++++ Excerto do documento ++++

O deputado Peter Grant reforçou a ideia no Twitter. "O projeto de lei do acordo de retirada da UE foi aprovado pelo Parlamento britânico. 90% dos deputados da Escócia votaram contra, assim como três quartos dos deputados do Parlamento escocês (incluindo mais de metade que não são do SNP). Agora é oficialmente impossível permanecer na UE e no Reino Unido. Hora de a Escócia decidir."

Antes, uma emenda apresentada por Ian Blackford, com o objetivo de recusar a votação alegando que os escoceses votaram esmagadoramente pela permanência, recolheu apenas 62 votos favoráveis e 329 contra.

Os trabalhistas, pela voz da ministra-sombra do Brexit Thangam Debbonaire, anunciaram no final do debate que iriam votar contra este acordo, e não necessariamente contra o Brexit, uma posição ambígua em linha com a que mantiveram durante o consulado de Jeremy Corbyn.

Trabalhistas equacionam referendo e marcha em Glasgow

Os trabalhistas escoceses, que têm colecionado derrotas nas urnas - tal como os conservadores - e registaram o pior resultado de sempre nas eleições de dezembro, com 18,6%, podem estar a fazer uma viragem histórica no que respeita ao segundo referendo sobre a independência. O líder partidário, Richard Leonard, segundo o The Guardian, irá levar à comissão política a discussão sobre o plebiscito, bem como a possibilidade de se separar formalmente do Labour.

Leonard estará aberto a essa possibilidade se a pergunta do referendo previr uma terceira opção, a do estabelecimento de uma federação. Essa hipótese já foi abordada pela chefe do executivo escocês e líder do SNP, Nicola Sturgeon. Em declarações ao Daily Record, mostrou-se recetiva. "Se houver uma proposta credível, é claro que iremos discuti-la, mas não vai mudar a minha ideia sobre a independência", disse Sturgeon.

++++ Dados fornecidos ++++

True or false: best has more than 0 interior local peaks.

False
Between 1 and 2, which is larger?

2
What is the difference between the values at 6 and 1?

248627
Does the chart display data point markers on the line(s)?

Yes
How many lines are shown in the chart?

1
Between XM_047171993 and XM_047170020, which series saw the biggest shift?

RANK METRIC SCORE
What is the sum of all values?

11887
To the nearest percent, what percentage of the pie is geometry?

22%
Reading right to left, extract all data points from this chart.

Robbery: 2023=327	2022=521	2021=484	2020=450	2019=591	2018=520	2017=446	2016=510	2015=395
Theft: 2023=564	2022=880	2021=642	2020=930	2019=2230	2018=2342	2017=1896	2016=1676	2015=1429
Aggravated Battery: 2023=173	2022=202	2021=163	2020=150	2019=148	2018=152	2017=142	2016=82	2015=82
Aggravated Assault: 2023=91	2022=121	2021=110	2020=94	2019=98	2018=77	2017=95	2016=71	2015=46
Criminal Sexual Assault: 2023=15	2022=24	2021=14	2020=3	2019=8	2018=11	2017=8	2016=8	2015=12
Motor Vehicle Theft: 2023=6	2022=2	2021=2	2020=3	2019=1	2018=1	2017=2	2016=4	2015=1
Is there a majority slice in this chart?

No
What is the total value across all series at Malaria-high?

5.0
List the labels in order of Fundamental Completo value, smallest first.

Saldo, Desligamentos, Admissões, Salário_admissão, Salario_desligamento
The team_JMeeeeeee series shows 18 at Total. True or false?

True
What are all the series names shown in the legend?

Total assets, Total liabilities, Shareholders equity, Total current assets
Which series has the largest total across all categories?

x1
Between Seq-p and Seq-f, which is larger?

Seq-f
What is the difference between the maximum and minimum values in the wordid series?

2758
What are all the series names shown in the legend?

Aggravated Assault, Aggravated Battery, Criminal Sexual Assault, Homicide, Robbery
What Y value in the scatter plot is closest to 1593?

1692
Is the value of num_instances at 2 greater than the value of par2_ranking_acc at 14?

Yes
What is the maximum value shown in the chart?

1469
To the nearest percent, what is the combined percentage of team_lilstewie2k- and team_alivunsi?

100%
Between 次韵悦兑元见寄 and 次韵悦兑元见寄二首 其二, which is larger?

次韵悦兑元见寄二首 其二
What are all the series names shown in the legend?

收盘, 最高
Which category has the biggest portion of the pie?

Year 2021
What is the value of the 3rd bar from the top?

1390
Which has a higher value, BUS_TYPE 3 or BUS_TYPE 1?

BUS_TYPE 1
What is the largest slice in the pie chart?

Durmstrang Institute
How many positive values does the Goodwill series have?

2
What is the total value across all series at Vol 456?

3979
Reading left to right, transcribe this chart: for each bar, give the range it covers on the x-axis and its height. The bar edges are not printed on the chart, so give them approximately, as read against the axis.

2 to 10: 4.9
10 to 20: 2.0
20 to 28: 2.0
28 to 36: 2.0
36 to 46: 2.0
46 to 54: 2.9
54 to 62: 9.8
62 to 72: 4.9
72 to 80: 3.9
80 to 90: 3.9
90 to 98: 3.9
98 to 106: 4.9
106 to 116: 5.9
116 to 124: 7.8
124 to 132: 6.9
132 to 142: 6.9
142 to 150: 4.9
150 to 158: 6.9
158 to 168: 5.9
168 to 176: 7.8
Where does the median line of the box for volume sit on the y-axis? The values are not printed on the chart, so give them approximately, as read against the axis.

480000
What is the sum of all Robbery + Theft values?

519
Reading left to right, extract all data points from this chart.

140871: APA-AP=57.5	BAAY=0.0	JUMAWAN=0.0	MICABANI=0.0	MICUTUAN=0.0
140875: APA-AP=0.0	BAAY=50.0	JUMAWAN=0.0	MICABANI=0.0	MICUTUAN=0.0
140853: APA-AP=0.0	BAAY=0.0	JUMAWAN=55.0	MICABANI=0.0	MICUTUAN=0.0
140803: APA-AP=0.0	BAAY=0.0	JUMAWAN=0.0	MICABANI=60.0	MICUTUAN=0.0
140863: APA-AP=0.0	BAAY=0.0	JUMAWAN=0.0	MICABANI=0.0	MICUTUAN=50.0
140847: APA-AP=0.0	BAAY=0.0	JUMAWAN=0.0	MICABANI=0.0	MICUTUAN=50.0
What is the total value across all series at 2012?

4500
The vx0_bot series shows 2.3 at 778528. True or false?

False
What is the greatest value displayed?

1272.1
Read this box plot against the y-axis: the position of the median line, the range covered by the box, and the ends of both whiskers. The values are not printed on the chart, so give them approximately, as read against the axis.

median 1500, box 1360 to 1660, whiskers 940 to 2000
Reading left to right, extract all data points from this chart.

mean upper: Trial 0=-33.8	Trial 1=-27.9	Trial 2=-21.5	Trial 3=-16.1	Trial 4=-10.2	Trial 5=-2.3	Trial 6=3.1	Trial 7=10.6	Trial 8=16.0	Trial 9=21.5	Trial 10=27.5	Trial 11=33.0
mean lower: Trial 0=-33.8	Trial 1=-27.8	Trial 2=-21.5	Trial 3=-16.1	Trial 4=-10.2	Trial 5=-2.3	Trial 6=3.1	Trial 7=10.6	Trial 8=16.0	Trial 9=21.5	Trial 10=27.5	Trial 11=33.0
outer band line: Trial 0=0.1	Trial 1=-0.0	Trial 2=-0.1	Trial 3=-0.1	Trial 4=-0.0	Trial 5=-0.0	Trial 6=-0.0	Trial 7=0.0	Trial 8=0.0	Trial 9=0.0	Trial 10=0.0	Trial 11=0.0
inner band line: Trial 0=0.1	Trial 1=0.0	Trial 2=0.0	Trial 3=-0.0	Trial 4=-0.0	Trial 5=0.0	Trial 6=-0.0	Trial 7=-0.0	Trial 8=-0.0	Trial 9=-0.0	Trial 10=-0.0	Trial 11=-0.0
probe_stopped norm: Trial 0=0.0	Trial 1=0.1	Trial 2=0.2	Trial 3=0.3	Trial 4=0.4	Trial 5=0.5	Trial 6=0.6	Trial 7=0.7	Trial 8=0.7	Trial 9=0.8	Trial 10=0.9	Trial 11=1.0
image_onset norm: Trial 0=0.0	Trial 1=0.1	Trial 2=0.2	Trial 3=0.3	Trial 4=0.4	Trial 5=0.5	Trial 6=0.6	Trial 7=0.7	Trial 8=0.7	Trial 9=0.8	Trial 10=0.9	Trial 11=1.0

++++

→ **Tarefas**
1/ Responda com base no texto sobre a Escócia e o Brexit:
(a) Quantos votos favoráveis recolheu a emenda de Ian Blackford?
(b) Que percentagem tiveram os trabalhistas escoceses nas eleições de dezembro?
(c) A que jornal fez Nicola Sturgeon as declarações citadas?
2/ Indique todas as pessoas referidas pelo nome no texto sobre a Escócia e o Brexit.
3/ Dê seguimento ao texto sobre a Escócia e o Brexit a partir da última frase.

→ **Respostas**
1/
(a) 62 votos.
(b) 18,6%.
(c) Ao Daily Record.

2/ Peter Grant, Ian Blackford, Thangam Debbonaire, Jeremy Corbyn, Richard Leonard e Nicola Sturgeon.

3/
A pressão política segue dentro de momentos para as ruas. No sábado estava previsto um comício em Glasgow, mas a previsão de vento forte e chuva fez que os organizadores, um grupo não partidário chamado All Under One Banner (Todos sob uma bandeira), desmarcasse o evento. No entanto, ao Herald confirmaram que irão manter a marcha, na qual esperam a participação de cem mil pessoas.

Após três anos e meio de impasse, e que custou o cargo a dois primeiros-ministros e vários ministros e deputados, os parlamentares britânicos deram por fim luz verde ao Brexit no dia 31 de janeiro. O acordo de 535 páginas irá de seguida ser validado pela Câmara dos Lordes e depois promulgado pela rainha Isabel II, o que deverá ser uma formalidade.

Por fim, o Parlamento Europeu irá ratificar o tratado que formaliza o Reino Unido como o primeiro Estado membro a deixar a União Europeia - o que acontece oficialmente no dia 31 de janeiro às 23.00.

"Escolher prioridades"

Um novo capítulo entre o Reino Unido e a União Europeia começa com um período de transição até ao final de 2020, para permitir que Londres e Bruxelas se preparem para o divórcio e cheguem a um acordo sobre o futuro relacionamento. Os britânicos continuarão a aplicar e a beneficiar das regras da UE sem no entanto ter assento nas instituições da UE ou direito a voto nas decisões

Na quarta-feira, Ursula von der Leyen, presidente da Comissão Europeia, reuniu-se com Boris Johnson e advertiu que dificilmente UE e Reino Unido chegarão ao fim do período de transição com um acordo comercial abrangente concluído, além de ter avisado que o custo de uma rutura sem um acordo em vigor equivaleria a criar novas barreiras ao comércio.

A alemã disse que as negociações vão ser duras e que não será possível chegar a acordo em todas as áreas. "Temos de escolher prioridades."

O aviso foi reiterado por Michel Barnier, o negociador-chefe do Brexit, ao afirmar que Bruxelas continua a preparar-se para um cenário em que nenhum acordo será alcançado até ao final do ano e que em consequência serão impostas tarifas e quotas ao comércio de mercadorias.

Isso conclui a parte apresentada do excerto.